THERMOPHYSICAL CHARACTERIZATION OF THE HETEROGENEOUS SUBSURFACE (Invited Presentation)
In this study, we have developed a methodology to further characterize this complexity and heterogeneity in the part of the subsurface spanning the shallow and deep critical zones down to 100 m depth in sub-meter scale. By integrating geologic mapping, geophysical logging, thermal property analyses, and fiber-optic distributed temperature sensing (FO-DTS) at two research sites: the subsurface temperature profiling site at Rantoul, IL as part of Intensively Managed Landscapes Critical Zone Observatory, and the Geothermal Research Station at the University of Illinois Energy Farm, a better understanding of the vertical thermal regime was obtained. Variations in the physical and thermophysical properties of the different geologic units (bulk density, water saturation, mineralogy, and hardness) are strongly correlated with changes in the thermal gradient.

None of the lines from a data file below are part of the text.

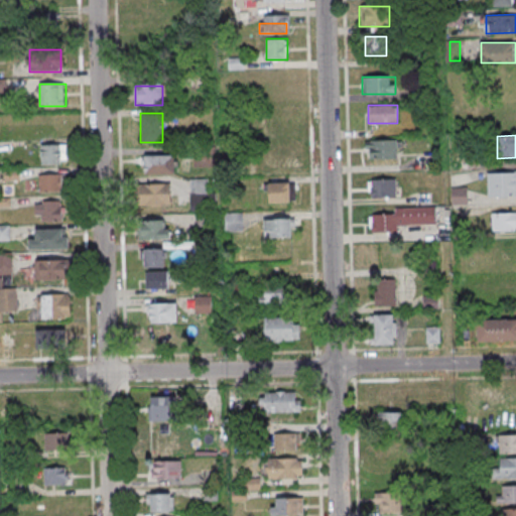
[(370,139),(370,158),(400,158),(400,139),(370,139)]
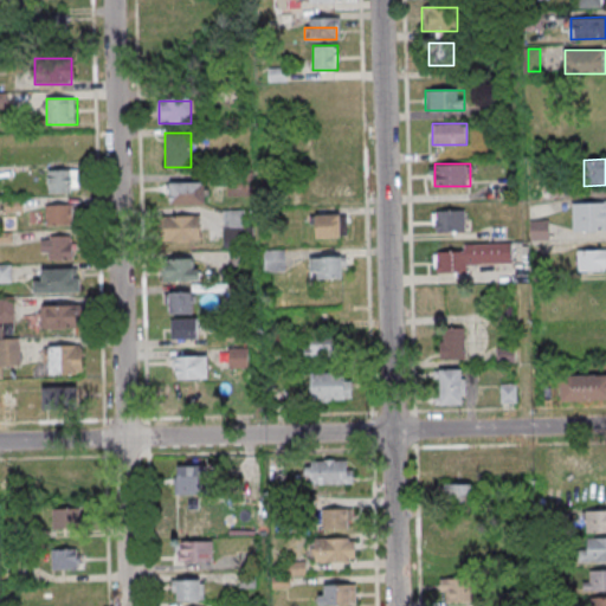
[(77,169),(47,169),(47,193),(77,193),(77,169)]
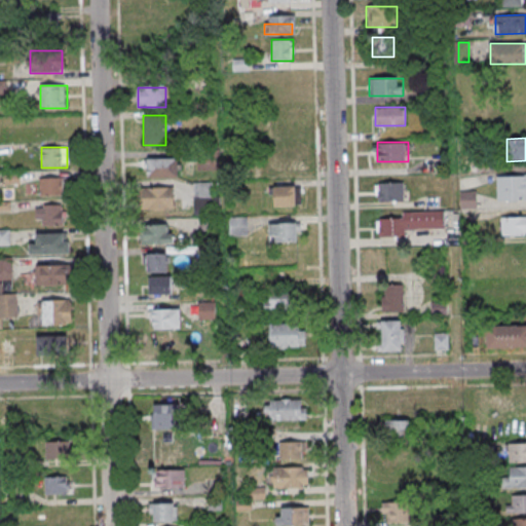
[(301,150),(272,150),(272,171),(301,171),(301,150)]
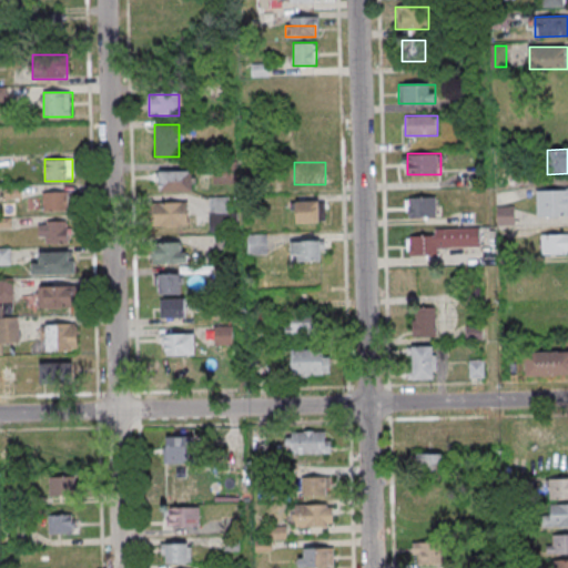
[(158,171),(158,191),(192,191),(192,171),(158,171)]
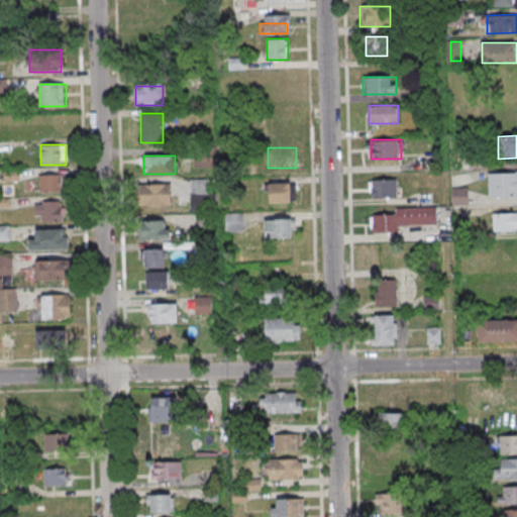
[(516,171),(488,172),(488,197),(516,197),(516,171)]
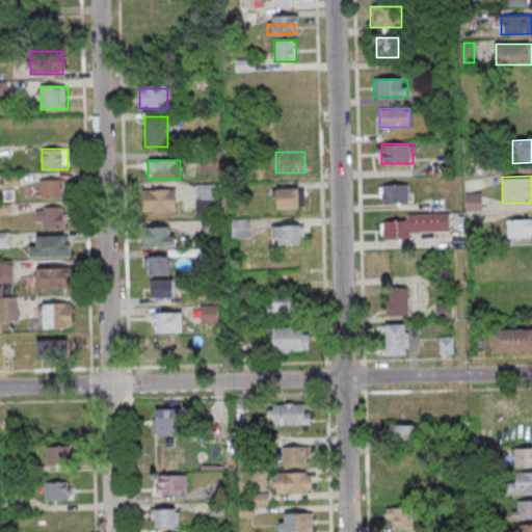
[(64,179),(40,179),(40,197),(64,197),(64,179)]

We identified temperature profiles distinct from that predicted by a typical temperature diffusion equation. Besides the influence of surface temperatures in the shallow subsurface and the Earth's geothermal heat flux from below, groundwater flow could be responsible for the conduction of heat. The thermal conductivity of saturated materials was 2 to 3 times higher than dry formations. Saturated units with higher permeability and porosity also had higher conductivities. Based on these findings, a new heat conduction equation might be needed for better embracing scenarios with different hydrostratigraphic characteristics, varying soil moisture, and dynamic groundwater flow.